Enable smarter conversations with your AI agents.

The latest and greatest technologies are bound to have some quirks. This is certainly the case with Large Language Models (LLMs) like GPT, a tool many businesses are now leaning on for seamless digital interactions with customers, staff, and the general public. While these models are undoubtedly impressive, they come with their own set of limitations, including the issue of retaining chat history. As a chat progresses, there’s a threshold beyond which these models can’t remember. This threshold is known as a “token limit”, roughly translated to a limit in how many words it can consider as an input. In practice, this means that as users dive deeper into a conversation with a LLM-based AI agent, earlier parts of the conversation start fading away.

It’s akin to conversing with someone who is listening in the moment but has no long-term memory, such as a husband. And its part of the reason why, if you have ever experimented online with a LLM such as ChatGPT, you will be familiar with how chats are held in isolated “conversations”. LLMs can only process so many messages as input. The conventional solution? Trim the earlier parts of the chat as we reach the token limit. But this approach isn’t going to work for creating believable, useful autonomous agents – of course we can do better!

Truncating chat history has obvious problems: essential context gets lost, and the conversation’s depth is compromised. There’s a better way.

Limiting length without information loss: aka “compression”

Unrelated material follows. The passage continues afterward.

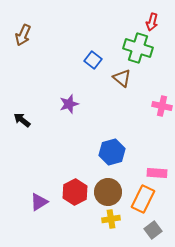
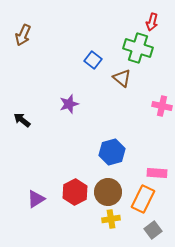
purple triangle: moved 3 px left, 3 px up
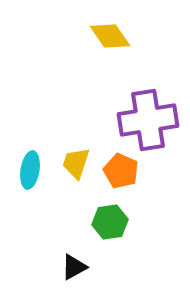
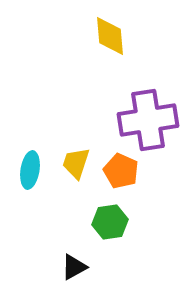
yellow diamond: rotated 30 degrees clockwise
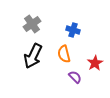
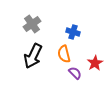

Clearly, there are better ways to handle this by simply thinking about it in terms of compression. And it turns out we can even get some cost efficiency, if we do it right. Instead of simply truncating the chat history, what if we summarized it to later “prime” our AI agent with the backstory? Sounds like another great job for a language model, and by using a model with more cost-effective processing like GPT-3, we can do exactly that: distill lengthy chats into concise summaries, ensuring that our primary conversational model always has the essence of the discussion at hand.

Here’s a glimpse into how that might look in code:

def summarize_chat_history(chat_history):
    # Using GPT-3 to summarize the chat
    response = openai.Completion.create(
      model="gpt-3.5-turbo",
      messages=[
            {"role": "system", "content": "You are an AI, tasked with condensing a chat history into a comprehensive paragraph for an LLM such as GPT. Kindly return only the summarized content."},
            {"role": "user", "content": chat_history}
        ]
    )
    summary = response.choices[0].message['content']
    return summary

def chat_with_gpt4(messages):
    # Summarize if the chat history is too long
    if len(" ".join([msg["content"] for msg in messages])) > SOME_THRESHOLD:
        summarized_history = summarize_chat_history(" ".join([msg["content"] for msg in messages]))
        # Use the summarized chat as a system message to give context to GPT-4
        messages.append({"role": "system", "content": summarized_history})
    
    response = openai.Completion.create(
      model="gpt-4.0-turbo",
      messages=messages
    )
    
    return response.choices[0].message['content']

 

With this approach, the challenges posed by LLM token limits are significantly lessened. As it often happens, innovative solutions emerge from the very tools we’ve been working with all along.